Jesús resucita del sepulcro: «La vida es más fuerte que la muerte. El bien es más fuerte que el mal. El amor es más fuerte que el odio. La verdad es más fuerte que la mentira. La oscuridad de los días pasados se disipa cuando Jesús resurge de la tumba y se hace Él mismo luz pura de Dios», revelaba el Santo Padre, para descubrir –al hilo de estas palabras– que con la Resurrección de Jesús la luz vuelve a ser creada: «Él nos lleva a todos tras Él a la vida nueva de la Resurrección, y vence toda forma de oscuridad. Él es el nuevo día de Dios, que vale para todos nosotros».

Ahora, en Galilea, el Resucitado nos precede y nos acompaña por los senderos del mundo. Y si ayer, con las mujeres «contemplábamos “al que traspasaron”», decía el Papa Francisco en su homilía del 31 de marzo de 2018, hoy con ellas «somos invitados a contemplar la tumba vacía y a escuchar las palabras del ángel: “No tengáis miedo… ha resucitado”». Palabras que desean palpar nuestras certezas más hondas, «nuestras formas de juzgar y enfrentar los acontecimientos que vivimos a diario; especialmente nuestra manera de relacionarnos con los demás». Por tanto, si Él resucitó «del lugar del que nadie esperaba nada» y «nos espera –al igual que a las mujeres, como reseñaba el Papa– para hacernos tomar parte de su obra salvadora», ¿cómo no vamos a estar alegres ante un anuncio tan grande?

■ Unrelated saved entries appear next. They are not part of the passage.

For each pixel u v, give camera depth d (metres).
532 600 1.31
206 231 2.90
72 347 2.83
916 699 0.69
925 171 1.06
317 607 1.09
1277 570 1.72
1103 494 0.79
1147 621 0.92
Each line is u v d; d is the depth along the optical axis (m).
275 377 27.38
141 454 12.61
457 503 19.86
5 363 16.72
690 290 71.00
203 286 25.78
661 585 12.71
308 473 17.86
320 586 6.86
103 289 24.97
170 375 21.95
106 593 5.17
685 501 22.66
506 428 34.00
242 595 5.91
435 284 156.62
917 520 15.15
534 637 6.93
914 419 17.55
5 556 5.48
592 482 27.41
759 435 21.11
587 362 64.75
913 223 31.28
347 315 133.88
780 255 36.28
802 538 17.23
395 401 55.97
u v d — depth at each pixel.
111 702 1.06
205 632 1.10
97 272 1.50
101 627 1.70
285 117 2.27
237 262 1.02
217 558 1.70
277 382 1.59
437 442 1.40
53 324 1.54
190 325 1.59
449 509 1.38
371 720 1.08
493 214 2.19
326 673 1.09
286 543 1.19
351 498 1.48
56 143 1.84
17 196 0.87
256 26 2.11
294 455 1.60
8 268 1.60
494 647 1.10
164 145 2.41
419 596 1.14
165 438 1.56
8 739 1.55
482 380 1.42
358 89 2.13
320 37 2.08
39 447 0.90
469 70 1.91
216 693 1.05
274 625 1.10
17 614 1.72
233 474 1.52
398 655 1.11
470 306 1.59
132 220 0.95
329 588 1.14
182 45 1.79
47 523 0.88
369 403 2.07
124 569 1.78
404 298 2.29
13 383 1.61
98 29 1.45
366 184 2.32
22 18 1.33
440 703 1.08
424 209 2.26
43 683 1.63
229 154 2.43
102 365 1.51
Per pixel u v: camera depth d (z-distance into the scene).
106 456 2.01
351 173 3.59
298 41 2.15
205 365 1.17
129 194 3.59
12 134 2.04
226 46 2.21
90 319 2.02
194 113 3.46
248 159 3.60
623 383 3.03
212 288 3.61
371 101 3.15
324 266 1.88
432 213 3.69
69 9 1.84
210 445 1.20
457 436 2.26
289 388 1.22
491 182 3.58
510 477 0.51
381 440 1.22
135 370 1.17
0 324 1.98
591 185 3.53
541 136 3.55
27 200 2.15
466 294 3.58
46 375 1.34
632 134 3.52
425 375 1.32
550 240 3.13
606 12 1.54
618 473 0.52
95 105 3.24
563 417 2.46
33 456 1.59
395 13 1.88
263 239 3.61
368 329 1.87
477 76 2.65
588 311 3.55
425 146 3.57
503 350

San León Magno desvelaba que Jesús «se apresuró a resucitar cuanto antes porque tenía prisa en consolar a su Madre y a los discípulos» (Sermón 71, 2). Resucitó al tercer día, «pero lo antes que pudo», afirma, anticipando el amanecer con su propia luz para consolar tanto dolor por su ausencia, para curarnos con sus propias heridas, que son las pruebas de un amor victorioso y profundamente fiel.

Ahora, en forma de mandamiento y como dijo a los apóstoles, nos deja una tarea primordial: «Que os améis unos a otros como yo os he amado» (Jn 13,34). Si vivimos así, a pesar de las contrariedades de la vida, dando la vida por los hermanos (cf. 1 Jn 3, 16), seremos discípulos de una esperanza que nada ni nadie nos podrá arrebatar, porque nace de la Resurrección de nuestro Señor.

Hoy, de manera especial, nos acogemos a la protección de la Virgen María, la Madre de Cristo Resucitado, y permanecemos a su lado, como hijos, aferrados a su precioso corazón. Y también al de María Magdalena, quien escuchó cómo el Maestro le llamaba por su nombre para darle una vida nueva. Que, como ella, nos dejemos impregnar por el amor del Señor y corramos, hasta los confines del mundo, proclamando con inmensa alegría: «¡Hemos visto al Señor. Ha resucitado!»

Con gran afecto, os deseo una feliz y santa Pascua de Resurrección.